Fourth, we had a lot more tension between different operating models. CarMax continues to be great operators, great executors, but we have thousands and thousands of associates in the field. There are about 2,000 associates at our home office. So, as we matured our Product org, our work went further into the funnel. It wasn’t just lead generation; it was enabling associate and customer experiences. That meant our Operations and our Product org had to be more tightly aligned. And when you think about what change looks like when you’re enabling thousands of associates in the field, we had to know what the plan was for those new experiences so that we could appropriately train on them, communicate them, and effectively lead them through that change. But we had tension between two different operating models where our Product org wanted to iterate and work their own way. And the field just needed to tell their associates what the change was and help them be able to better serve customers.
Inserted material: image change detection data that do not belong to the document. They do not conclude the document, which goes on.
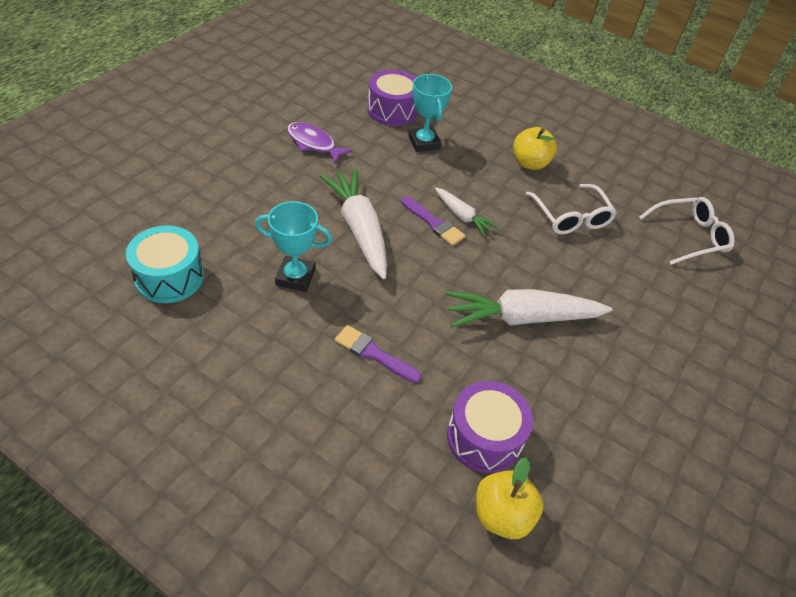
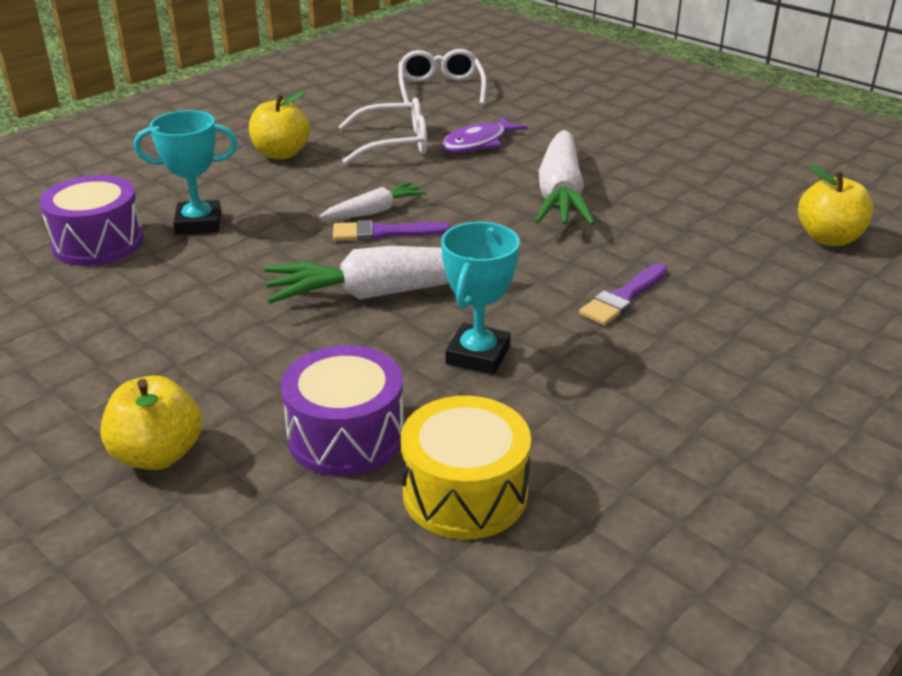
camera: 75 degrees left, 15 degrees down
turquoise drum [126,225,204,303] -> yellow drum [401,396,531,540]
purple fish [287,122,353,164] -> purple fish moved to [441,116,528,153]
purple brush [401,196,465,246] -> purple brush turned 150 degrees counterclockwise [333,220,451,241]
purple drum [447,381,533,473] -> purple drum moved to [281,345,404,476]
none -> yellow apple [101,375,202,470]

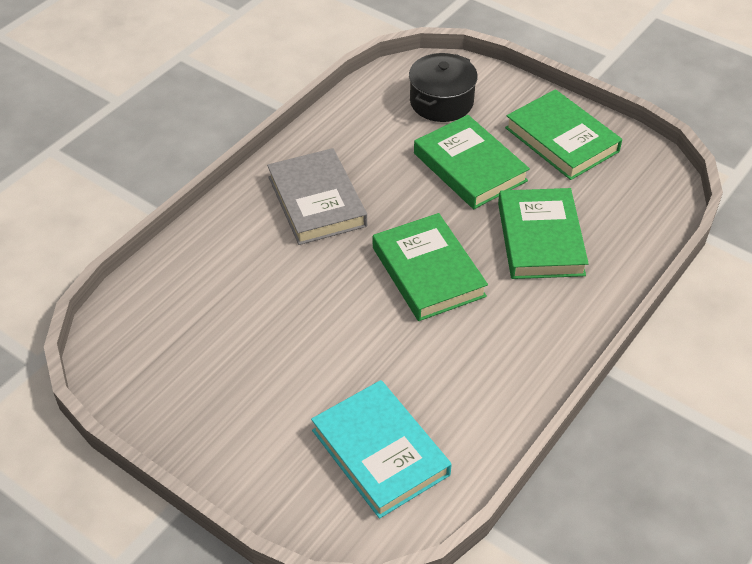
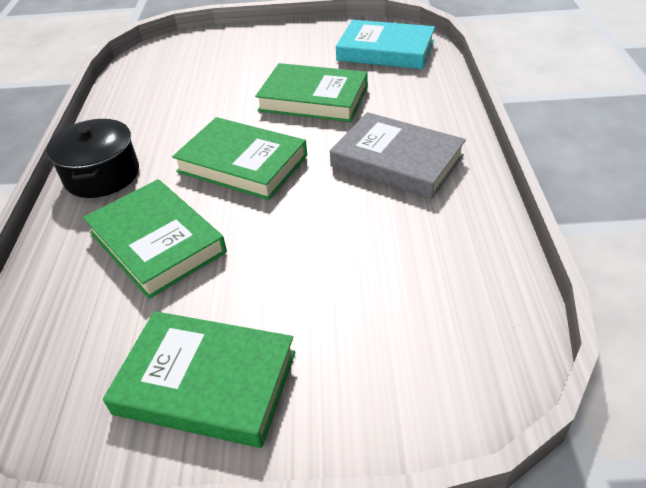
camera: 145 degrees right, 5 degrees down
turquoise book [311,380,452,519] -> turquoise book moved to [336,20,435,69]
black pot [409,53,478,122] -> black pot moved to [47,119,139,198]
green book [414,115,530,209] -> green book moved to [255,63,368,122]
And then lastly, we had a tremendous amount of dependencies and collaboration overload when it came to working towards our objectives. And it was painful. It was really painful for some associates.
After all this had transpired, we would meet with our Chief Product Officer, and he’d say, “I just want to hit our OKRs. That’s it. Just hit our OKRs. The rest will fall into place.” But there’s so much under the surface that we actually need to enable us to hit our OKRs. So, a big piece of that for me was planning and being intentional about how we’re using our time in the quarter ahead. When I first started in product, I had a product manager schedule some time with me and he said, “As you’re getting comfortable, and settled into your new role, I just wanted to let you know we don’t plan in Product. Like that’s just not really how we work.” There were a lot of experiences like that where it was like no real concept of discipline and rigor that would need to go into hitting our OKRs and being successful in the goals that we had.
“‘I just want to hit our OKRs. That’s it. It just hit our OKRs. The rest will fall into place.’ But there’s so much under the surface that we actually need to enable us to hit our OKRs.”
The Setup & Evolution: People
It has been a massive evolution. We’ve been on this journey for about two and a half years and it didn’t start looking like this by any means. Since I really like frameworks, I stuck to people, process, and technology to make sure I hit on the things that I think you might be interested in today.
First, in terms of people, when I joined the Product team, I was managing largely a population of associates that were embedded into teams and enabling those teams to work really well together. But we really didn’t have anyone that was looking across to be able to see the pain points or how we made sure that we were connected, what our goals were, and what our planning practices were. I didn’t know this at the time because this book just came out two weeks ago, but Melissa Perri wrote her definition of Product Operations. She has three different pillars, but this one was very squarely what we are trying to do around strategy execution and the program we have in place.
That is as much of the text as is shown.